I. The Interplay Between Federal and State Controlled Substances Laws:
Federal controlled substances laws are intended to work in conjunction with State controlled substance statutes. DEA agents, investigators and enforcement staff work closely with their State, county and local counterparts to safeguard the public and to make sure that pharmaceutical controlled substances are only prescribed, administered, dispensed and used for legitimate medical purposes in accordance with applicable federal and state laws. DEA representatives also work closely with state professional licensing boards responsible for regulating the actions of physicians, nurse practitioners, physician assistants, dentists, oral surgeons, veterinarians and other licensed medical professionals with prescribing authority.
II. DEA Certificate of Registration Basics.
Federal law requires that qualified “practitioners” must obtain a DEA Certificate of Registration in order to handle controlled substances. Applicable State laws also govern the scope of controlled substance related activities in which a DEA registered practitioner may engage. Therefore, a practitioner is required to adhere to both Federal and State controlled substance statutes and regulations. To the extent that applicable Federal and State laws are inconsistent or may conflict, a practitioner is required to comply with whichever requirement is more stringent or restrictive.
III. Obtaining Your DEA Certificate of Registration.
If you are reading this, chances are that you are a licensed health care professional who is in the process of seeking to obtain or renew a DEA Certificate of Registration. Is holding a DEA Certification of Registration necessary for you to practice medicine? Not necessarily, but it sure makes helps. Problems encountered if you do not hold a DEA Certificate of Registration may include:
- Barrier to Employment. Employers seeking to hire a licensed medical professional with prescribing authority may be hesitant to select a physician or nurse practitioner applicant who is not authorized to prescribe controlled substances.
- Difficulties Enrolling as a Participating Provider. When completing a credentialing application, the fact that you do not hold a DEA Certification of Registration will likely be flagged by a payor. This can result in delays in the processing of your credentialing application until the payor has a chance to review the reasons why you are not a current registrant. Is it because your application for a DEA Certificate of Registration is pending OR is it because you previously held a DEA Certification of Registration and it was subsequently suspended or revoked?
- Requirement for Hospital Privileges. To obtain privileges you may find that the hospital will not consider your application for privileges if you do not hold a current DEA Certificate of Registration.
For discussion purposes, let’s assume that you are a medical doctor and you are currently licensed to practice medicine in your state by the State Medical Board. As a licensed physician, you likely have the authority to prescribe medications (non-controlled substances) for your patients. If you are seeking to obtain a DEA Certificate of Registration, you must first show that you are currently licensed by your state’s professional licensing authority (typically the State Medical Board for physicians and the State Board of Nursing for nurse practitioners). You must also show that you meet your state’s requirements to prescribe controlled substances.

Text data extracted from pages

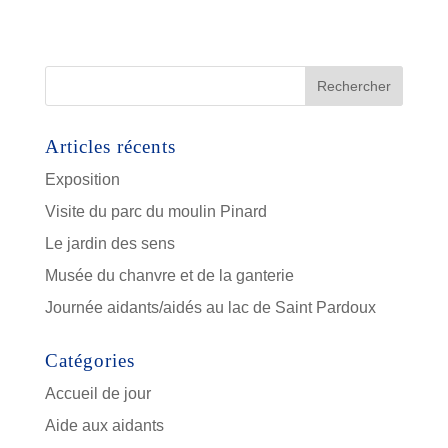
Articles récents
Exposition
Visite du parc du moulin Pinard
Le jardin des sens
Musée du chanvre et de la ganterie
Journée aidants/aidés au lac de Saint Pardoux
Catégories
Accueil de jour
Aide aux aidants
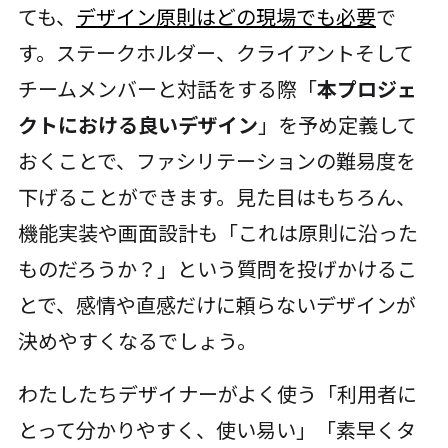
ても、
デザイン原則はどの現場でも必要
で
す。ステークホルダー、クライアントそして
チームメンバーと対話をする際「
本プロジェ
クトにおける良いデザイン
」を予め定義して
おくことで、ファシリテーションの難易度を
下げることができます。見た目はもちろん、
機能実装や画面設計も「これは原則に沿った
ものだろうか？」という質問を投げかけるこ
とで、感情や直感だけに頼らないデザインが
決めやすくなるでしょう。
わたしたちデザイナーがよく使う「利用者に
とって分かりやすく、使い易い」「素早くタ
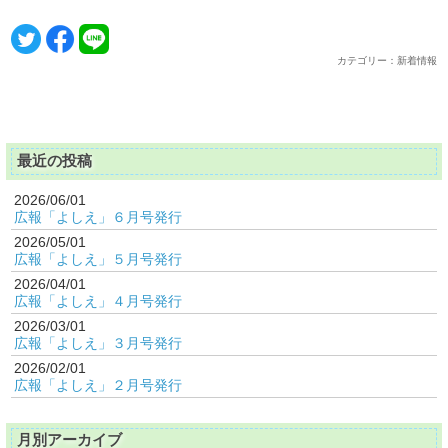
カテゴリー：新着情報
最近の投稿
2026/06/01
広報「よしえ」６月号発行
2026/05/01
広報「よしえ」５月号発行
2026/04/01
広報「よしえ」４月号発行
2026/03/01
広報「よしえ」３月号発行
2026/02/01
広報「よしえ」２月号発行
月別アーカイブ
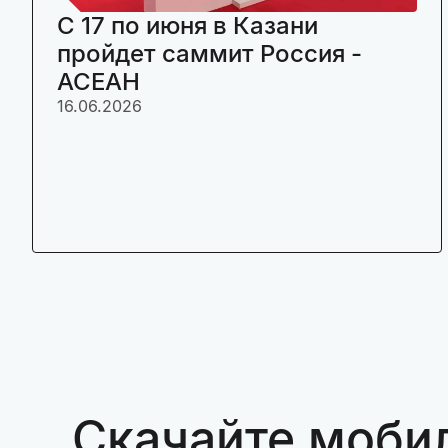
C 17 по июня в Казани
пройдет саммит Россия -
АСЕАН
16.06.2026
Скачайте моби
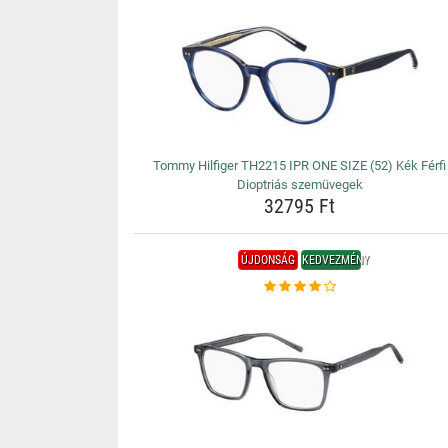
Tommy Hilfiger TH2215 IPR ONE SIZE (52) Kék Férfi
Dioptriás szemüvegek
32795 Ft
ÚJDONSÁG
KEDVEZMÉNY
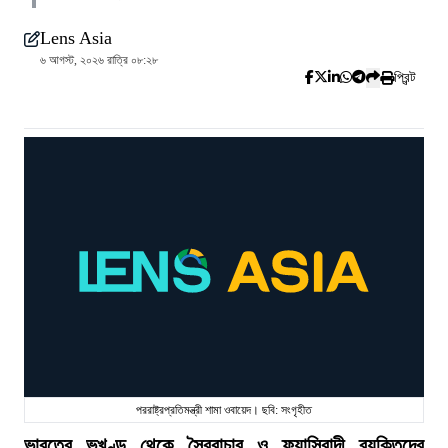
Lens Asia
৬ আগস্ট, ২০২৬ রাত্রি ০৮:২৮
প্রিন্ট
পররাষ্ট্রপ্রতিমন্ত্রী শামা ওবায়েদ। ছবি: সংগৃহীত
ভারতের ভূখণ্ড থেকে স্বৈরাচার ও ফ্যাসিবাদী ব্যক্তিদের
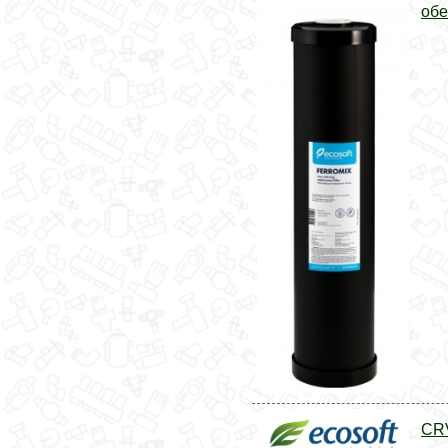
обе
CR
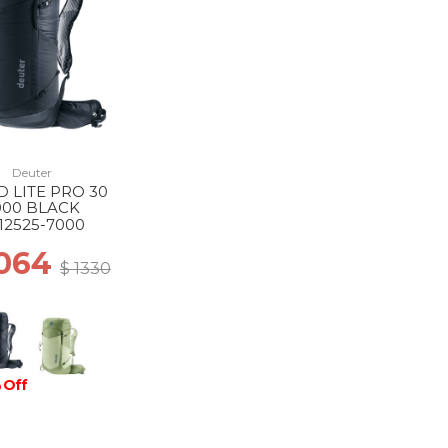
Deuter
D LITE PRO 30
000 BLACK
12525-7000
1064
$ 1330
 Off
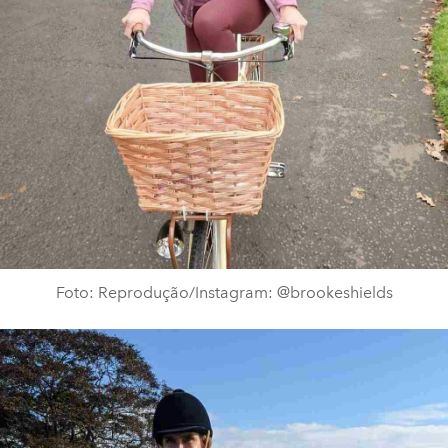
Foto: Reprodução/Instagram: @brookeshields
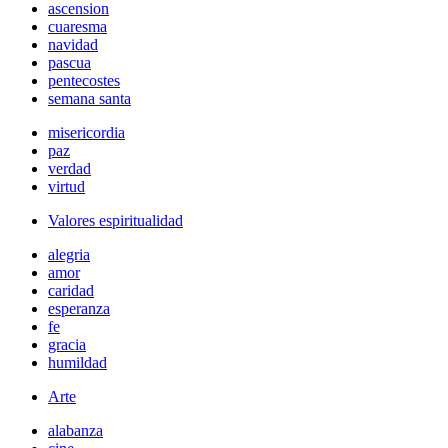
ascension
cuaresma
navidad
pascua
pentecostes
semana santa
misericordia
paz
verdad
virtud
Valores espiritualidad
alegria
amor
caridad
esperanza
fe
gracia
humildad
Arte
alabanza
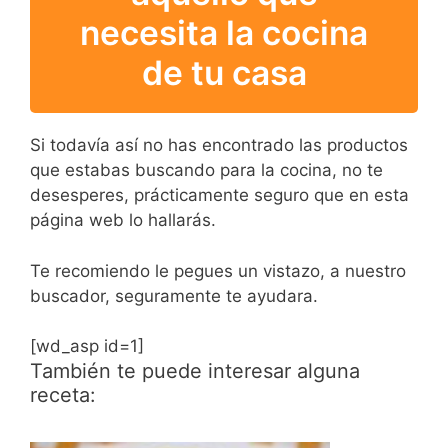
necesita la cocina
de tu casa
Si todavía así no has encontrado las productos
que estabas buscando para la cocina, no te
desesperes, prácticamente seguro que en esta
página web lo hallarás.
Te recomiendo le pegues un vistazo, a nuestro
buscador, seguramente te ayudara.
[wd_asp id=1]
También te puede interesar alguna
receta:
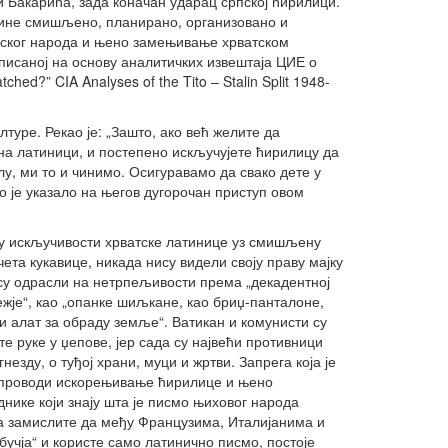
и Бакарића, зада коначан ударац српској ћирилици.
авине смишљено, планирано, организовано и
пског народа и њено замењивање хрватском
и писаној на основу аналитичких извештаја ЦИЕ о
ed?” CIA Analyses of the Tito – Stalin Split 1948-
туре. Рекао је: „Зашто, ако већ желите да
на латиници, и постепено искључујете ћирилицу да
лу, ми то и чинимо. Осигуравамо да свако дете у
То је указало на његов дугорочан приступ овом
 искључивости хрватске латинице уз смишљену
ета кукавице, никада нису видели своју праву мајку
а су одрасли на нетрпељивости према „декадентној
жје“, као „опанке шиљкане, као бриџ-панталоне,
чни алат за обраду земље“. Ватикан и комунисти су
е руке у џепове, јер сада су највећи противници
езду, о туђој храни, муци и жртви. Запрега која је
 спроводи искорењивање ћирилице и њено
нике који знају шта је писмо њиховог народа
а замислите да међу Французима, Италијанима и
бучја“ и користе само латинично писмо, постоје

[What this exercise asks]
- A) Answer these questions about the passage on DEA registration, one per line:
(i) When Federal and State laws conflict, which requirement must a practitioner comply with?
(ii) What will a payor likely flag on a credentialing application?
(iii) What two things must a medical doctor show to obtain a DEA Certificate of Registration?
- B) Please write the next part of the passage on DEA registration, picking up after its last sentence.
These lines have no connection to the passage on DEA registration.

[Solved problems]
- A)
(i) Whichever requirement is more stringent or restrictive.
(ii) The fact that the applicant does not hold a DEA Certificate of Registration.
(iii) That the doctor is currently licensed by the state's professional licensing authority, and that the doctor meets the state's requirements to prescribe controlled substances.

- B)
If you are properly licensed by the State, authorized by the State to prescribe controlled substances, and your prior prescribing history is clean, your application for DEA Certificate of Registration is likely to be approved. However, there are a number of situations that can quickly derail your application. Under 21 USC § 824, your application for a DEA Certificate of Registration may be denied, suspended or revoked if a registrant:
- has materially falsified any application filed pursuant to or required by this subchapter or subchapter II;
- has been convicted of a felony under this subchapter or subchapter II or any other law of the United States, or of any State relating to any substance defined in this subchapter as a controlled substance or a list I chemical.
- has had his State license or registration suspended, revoked, or denied by competent State authority and is no longer authorized by State law to engage in the manufacturing, distribution, or dispensing of controlled substances or list I chemicals or has had the suspension, revocation, or denial of his registration recommended by competent State authority;
- has committed such acts as would render his registration under section 823 of this title inconsistent with the public interest as determined under such section; or
- has been excluded (or directed to be excluded) from participation in a program pursuant to section 1320a-7(a) of title 42.
IV. What Does it Mean if the Issuance of a DEA Certificate of Registration Would be “Inconsistent with the Public Interest”?
There are a number of statutory reasons that may serve as a basis for denying an applicant’s DEA Registration. Of these reasons, the argument that the issuance of a DEA Registration would be “inconsistent with the public interest” is most often cited by the government when a denial has been proposed. What does this mean? Under 21 U.S.C.§ 823(b), the following factors are to be considered when making a determination of whether the issuance of a DEA Registration would be inconsistent with the public interest:
(1) maintenance of effective control against diversion of particular controlled substances into other than legitimate medical, scientific, and industrial channels;
(2) compliance with applicable State and local law;
(3) prior conviction record of applicant under Federal or State laws relating to the manufacture, distribution, or dispensing of such substances;
(4) past experience in the distribution of controlled substances; and
(5) such other factors as may be relevant to and consistent with the public health and safety.
V. What Happens if Your Application for a DEA Certificate of Registration is on Track to be Denied?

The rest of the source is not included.